Over the years, McNeil has seen young participants start in Huron County and work their way up to national success, like Blyth’s Luke Townsend, and others give speeches in hopes of becoming the next Princess or Queen of the Furrow, only to go on to lead extraordinary lives, putting the skills they learned along the way to use in their everyday lives. The development of the county’s youth at the match, he said, really is second to none.
McNeil said the plowing match has always highlighted the importance of agriculture in Huron County and this year’s match is no exception.
He said the county’s agricultural productivity, thanks to its amazing soil and proximity to Lake Huron, makes it a special place to live for a number of reasons, not the least of which is its agricultural value.
McNeil says he and his wife Vanda have been long-time supporters of the plowing match. In fact, they were very involved with the 1999 International Plowing Match, creating a notable produce display that turned out to be one of the highlights of the match for many who attended.
With a return to a more traditional match, which is open to all and includes the Queen of the Furrow and Princess competitions, as well as the awards banquet, all of which were scrapped at last year’s invitation-only match for safety reasons related to the pandemic, McNeil expects a great attendance at this year’s match. People are naturally drawn to social interaction, he said, and they’ve been missing it in recent years, so the match will provide an opportunity for people to see old friends, meet new friends and take in one of the county’s most important events.
He said he’ll always be proud to host the match in Huron County, but after hosting last year in Central Huron, he said he’s particularly proud to be welcoming the match to his home municipality of Ashfield-Colborne-Wawanosh. The MacKenzies, he said, will make for excellent hosts and their site is a great opportunity to show off the beauty of the community, especially due to its proximity to some of the county’s richest Amish and Mennonite communities.

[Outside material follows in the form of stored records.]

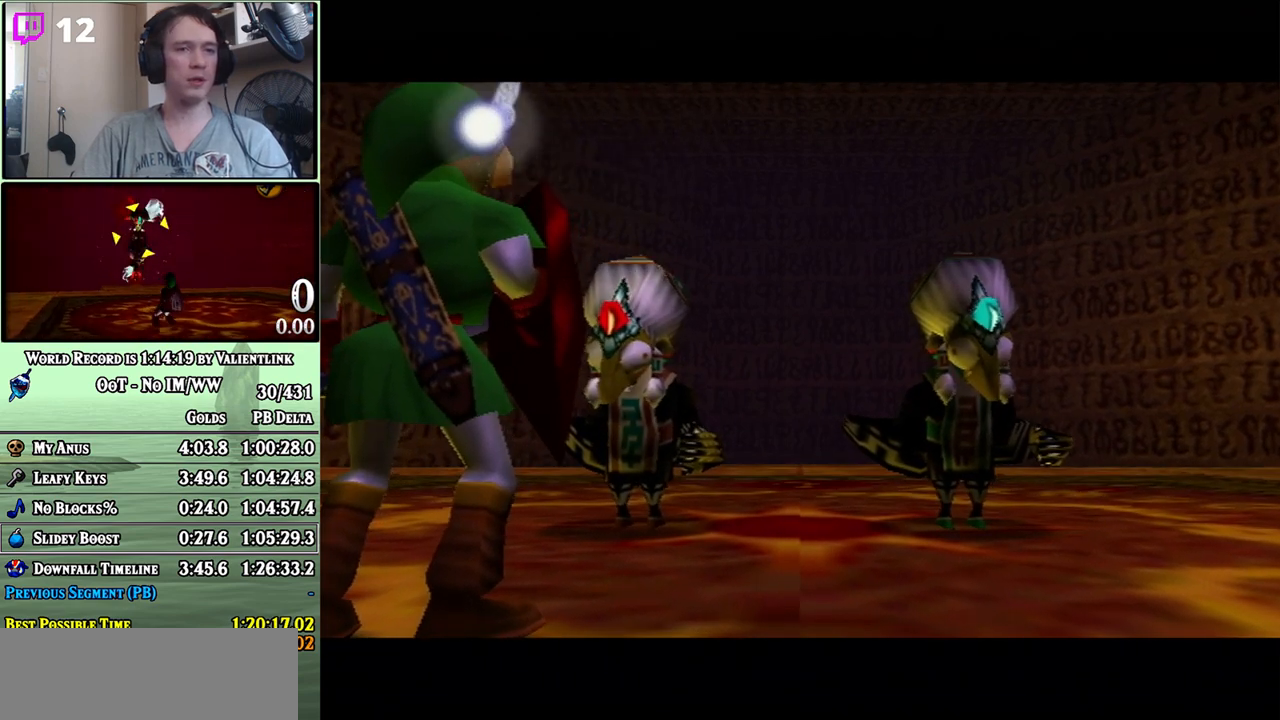
{"buttons": ["A"], "left_stick": "center", "right_stick": "center", "events": [[17, "A", "down"], [17, "B", "up"], [83, "A", "up"], [83, "B", "down"], [117, "A", "down"], [150, "B", "up"], [183, "A", "up"], [200, "B", "down"], [367, "A", "down"], [367, "B", "up"], [433, "A", "up"], [433, "B", "down"], [500, "A", "down"], [500, "B", "up"]]}
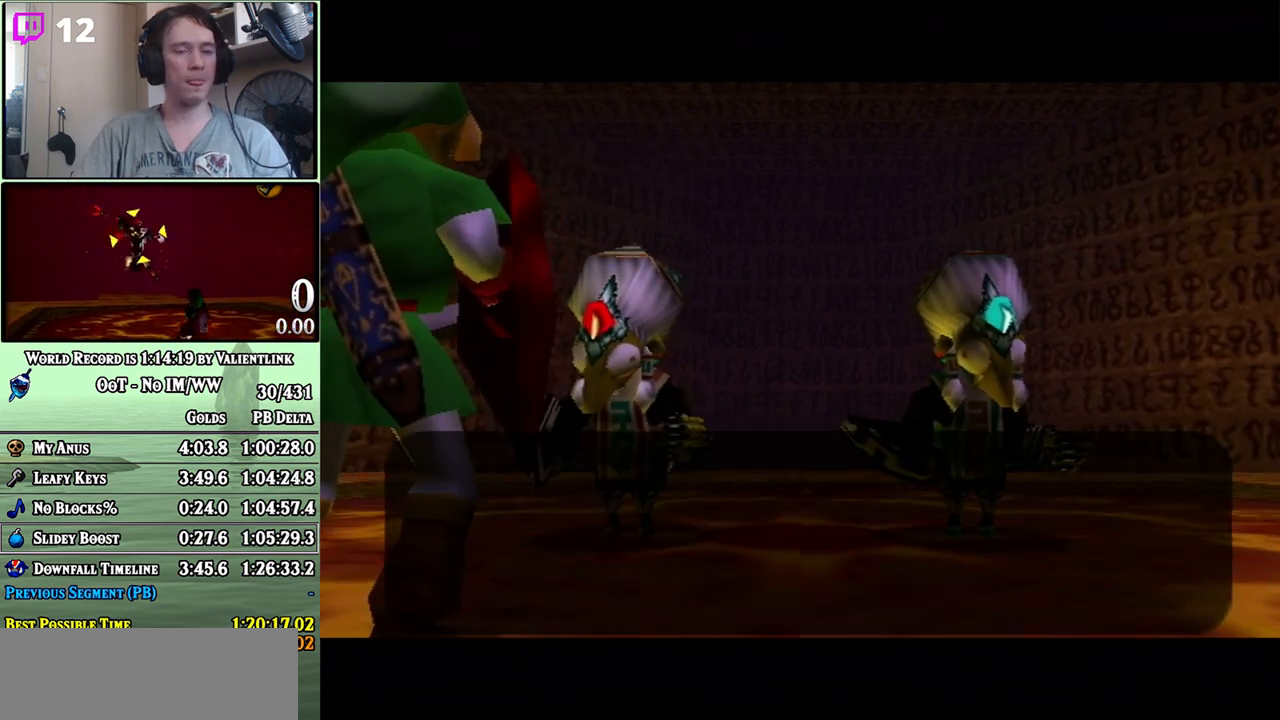
{"buttons": ["B"], "left_stick": "center", "right_stick": "center", "events": [[50, "A", "up"], [50, "B", "down"], [117, "A", "down"], [117, "B", "up"], [183, "A", "up"], [183, "B", "down"], [233, "A", "down"], [233, "B", "up"], [300, "A", "up"], [333, "B", "down"], [400, "A", "down"], [400, "B", "up"], [433, "A", "up"], [467, "B", "down"]]}
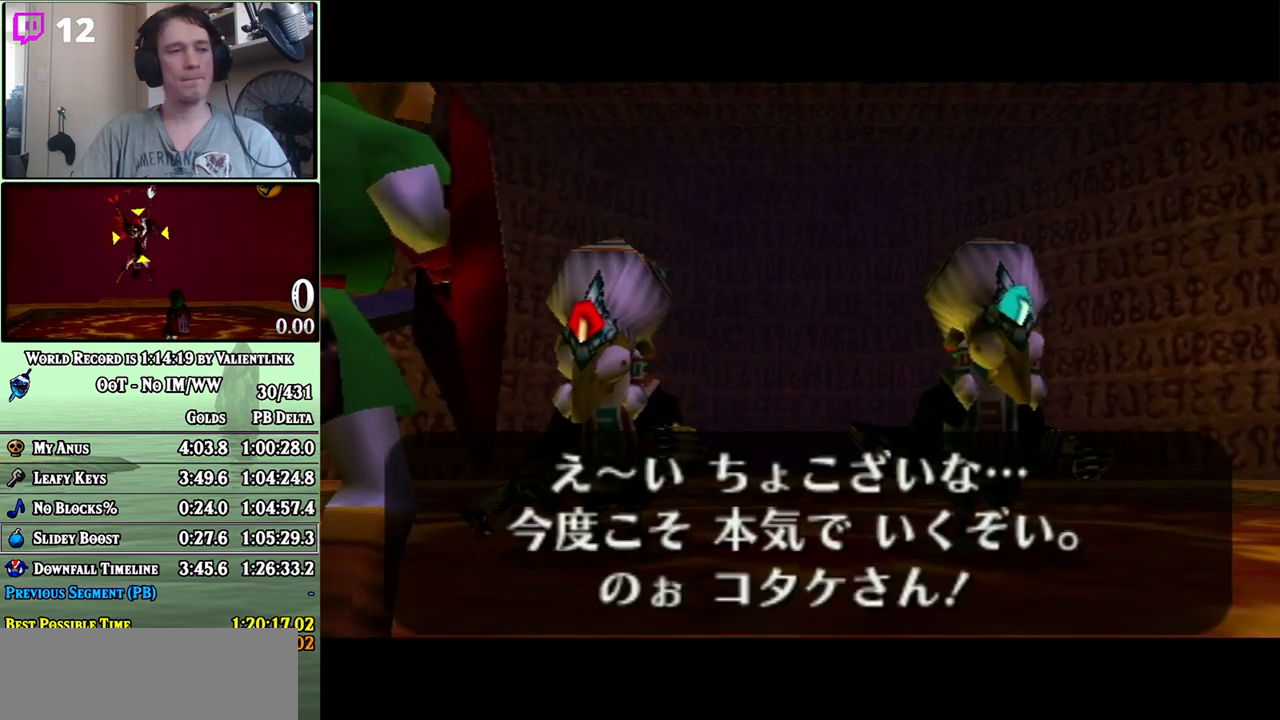
{"buttons": ["B"], "left_stick": "center", "right_stick": "center", "events": [[17, "A", "down"], [17, "B", "up"], [50, "A", "up"], [83, "B", "down"], [150, "A", "down"], [150, "B", "up"], [183, "A", "up"], [217, "B", "down"], [267, "A", "down"], [267, "B", "up"], [333, "A", "up"], [333, "B", "down"], [400, "A", "down"], [400, "B", "up"], [450, "A", "up"], [483, "B", "down"]]}
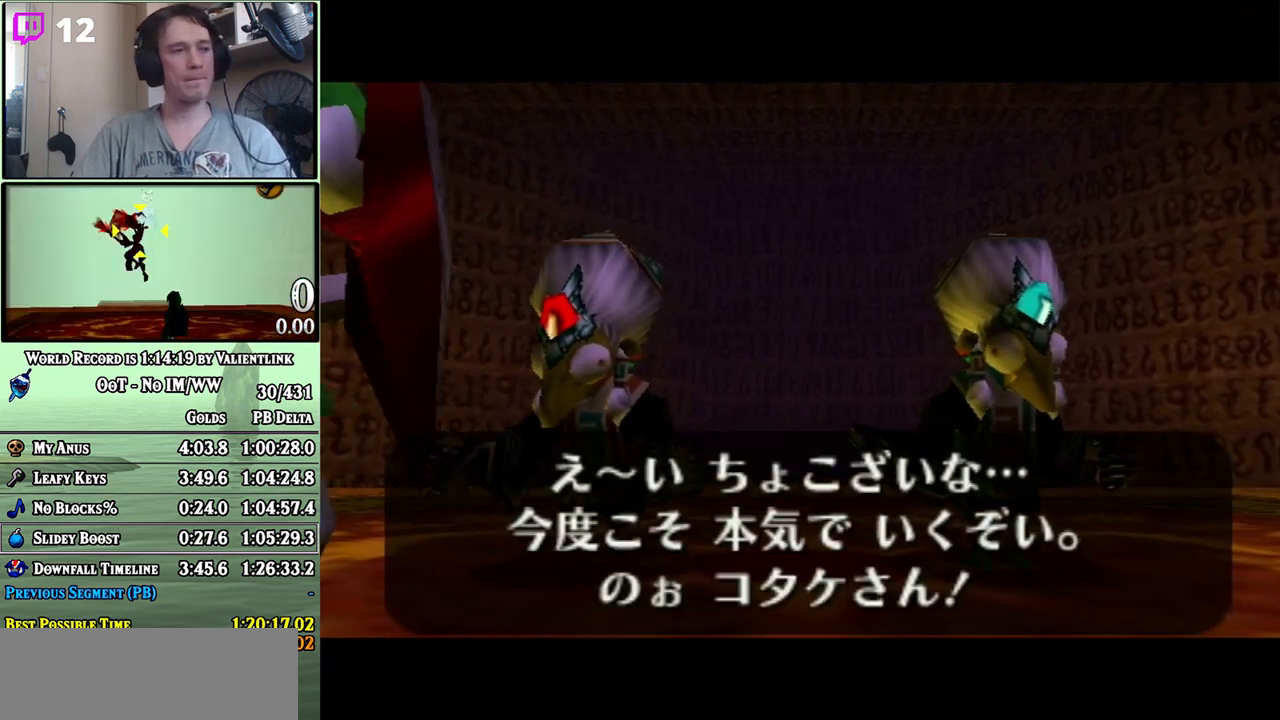
{"buttons": ["B"], "left_stick": "center", "right_stick": "center", "events": [[33, "A", "down"], [33, "B", "up"], [83, "A", "up"], [83, "B", "down"], [150, "A", "down"], [217, "A", "up"], [300, "A", "down"], [300, "B", "up"], [333, "A", "up"], [367, "B", "down"], [433, "A", "down"], [433, "B", "up"], [483, "A", "up"], [483, "B", "down"]]}
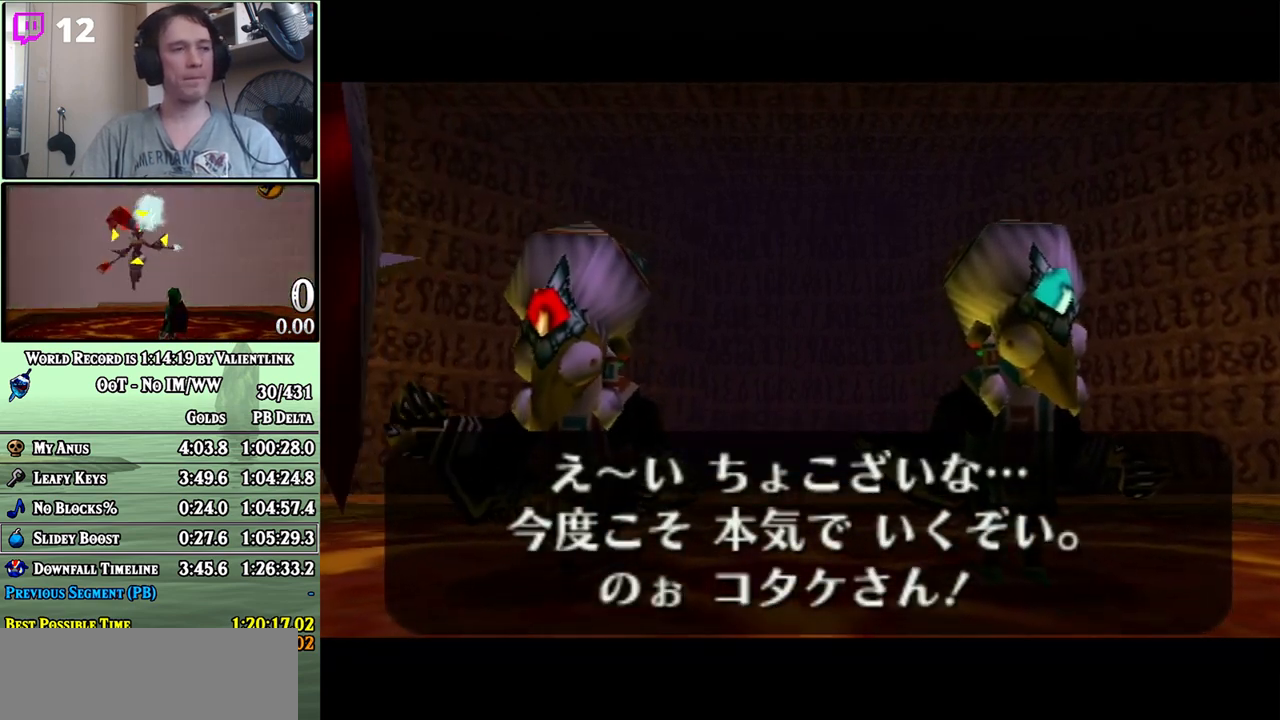
{"buttons": ["B"], "left_stick": "center", "right_stick": "center", "events": [[50, "A", "down"], [50, "B", "up"], [83, "A", "up"], [117, "B", "down"], [183, "A", "down"], [183, "B", "up"], [250, "A", "up"], [250, "B", "down"], [300, "A", "down"], [300, "B", "up"], [333, "A", "up"], [367, "B", "down"], [433, "A", "down"], [433, "B", "up"], [483, "A", "up"], [483, "B", "down"]]}
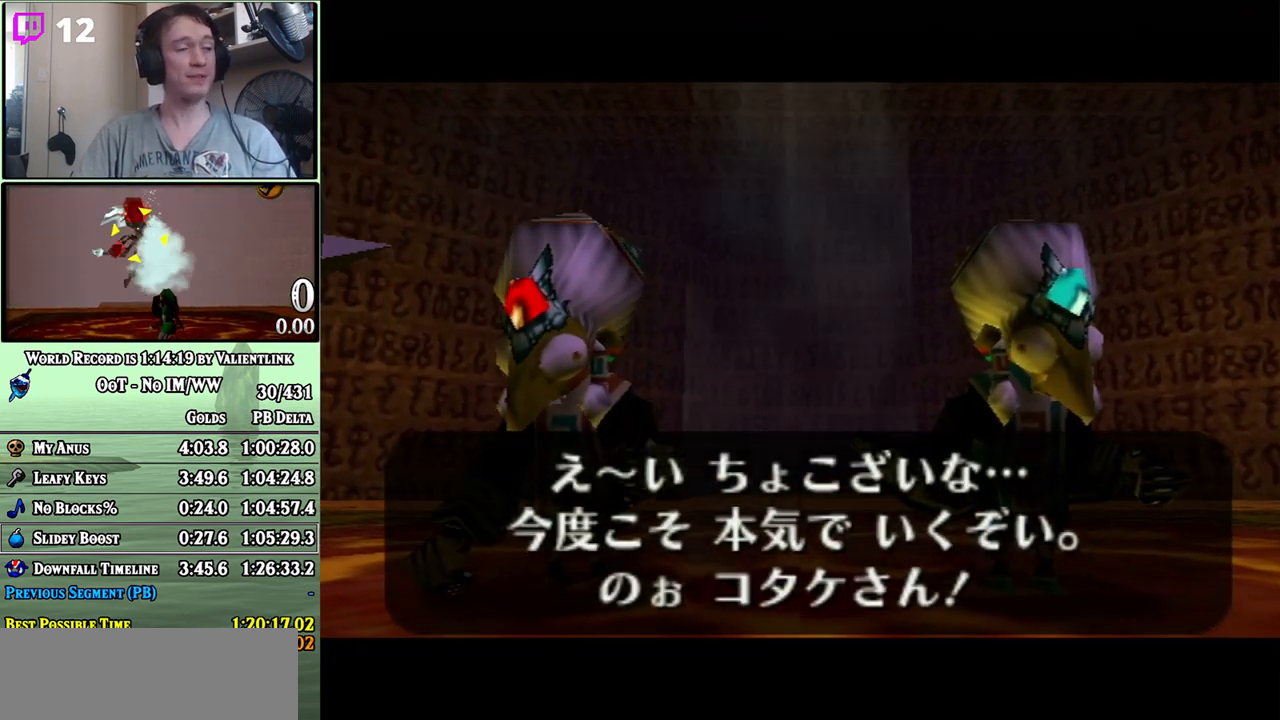
{"buttons": [], "left_stick": "center", "right_stick": "center", "events": [[50, "B", "up"], [83, "A", "down"], [117, "A", "up"], [150, "B", "down"], [217, "A", "down"], [250, "A", "up"], [317, "A", "down"], [317, "B", "up"], [367, "A", "up"], [433, "A", "down"], [483, "A", "up"]]}
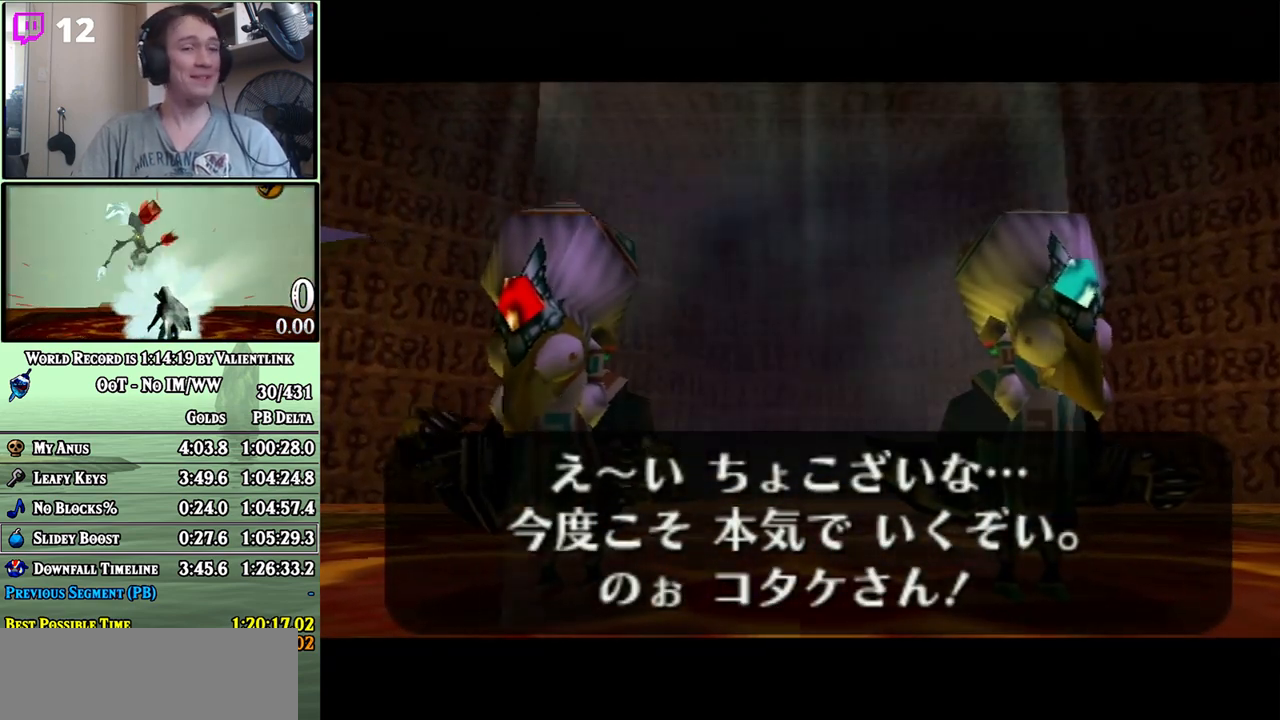
{"buttons": [], "left_stick": "center", "right_stick": "center", "events": [[50, "A", "down"], [83, "A", "up"], [183, "A", "down"], [217, "A", "up"], [300, "A", "down"], [333, "A", "up"], [400, "A", "down"], [483, "A", "up"]]}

McNeil says he has had the event circled on his calendar for months. He’ll be attending the Association of Municipalities of Ontario (AMO) conference earlier in the week in Ottawa, but will be back in Huron County so he can attend both days. While the schedule is heaviest on Friday, Aug. 19, he says the Junior Day on Aug. 18 is so important and he wants to make sure he’s there.
He says the event is sure to be wonderful, with a great attendance, and he congratulated the Huron County Plowmen’s Association and all its volunteers on their hard work and perseverance in hosting the match and working their way through the COVID-19 pandemic.